Siapa saja pembeli buku tua itu? Ya, pembelinya memang kalangan tertentu saja. Sebab tidak semua orang tertarik dengan buku tua. Biasanya peneliti, akademisi atau kolektor bukulah yang menjadi konsumen pedagang buku tua. Bagi kolektor, mengoleksi buku langka adalah bagian dari gaya hidup dan kebanggaan.

"Salah satu yang jadi langganan saya adalah Fadli Zon. Ternyata dia senang sama buku tua. Lalu Universitas Kyoto Jepang juga beberapa kali memesan buku-buku tentang busaya Indonesia," terang Doly.
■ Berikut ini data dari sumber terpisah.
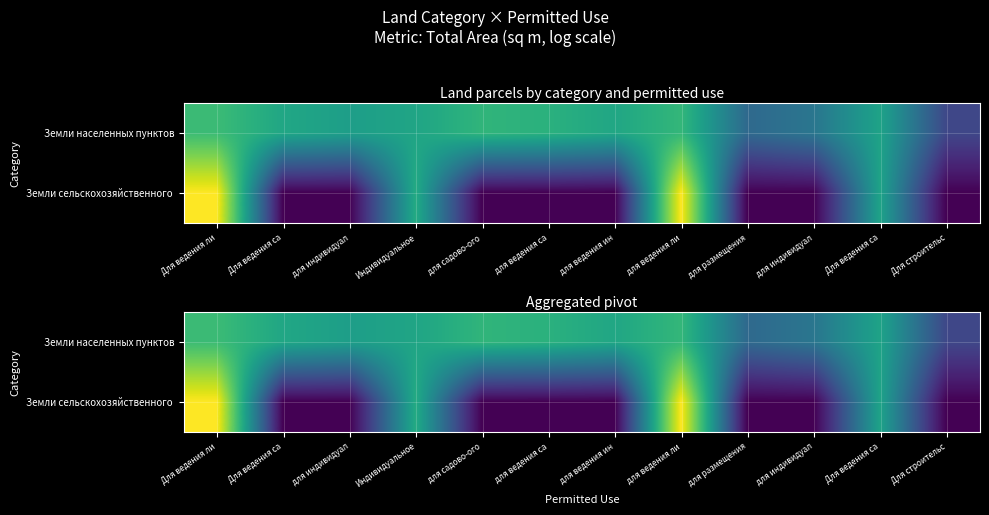

At which category is the sum across all series the highest?

Для ведения ли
Pria kelahiran tahun 1976 ini kerap membaca buku tua yang dijualnya. Bahkan dia juga mengoleksi beberapa buku langka di rumahnya seperti Babad Mataram dan Pararaton.

"Orang yang nggak ngerti, buku tua seperti ini hanya dilihat sebagai buku bekas. Berbeda dengan orang yang mengerti, mereka tahu itu nilainya tinggi selain karena memang buku itu kan menyimpan pengetahuan dan wawasan," ucapnya.

Doly lantas memberikan tips menyimpan buku tua. Menurutnya, buku tua jangan disimpan ditempat lembab karena akan mudah berjamur. "Lalu disemprot dengan gas tertentu untuk mematikan kutu yang makan buku. Lalu simpan di rak kaca," ujar Doly.

Bagi yang memahami, buku merupakan sumber harta yang tak ternilai harganya. Jika uang bisa habis dan harta bisa lenyap, maka tidak demikian dengan pengetahuan. Sampai kapanpun, buku adalah gudang ilmu dan membaca adalah kuncinya, tidak peduli setua apapun bukunya.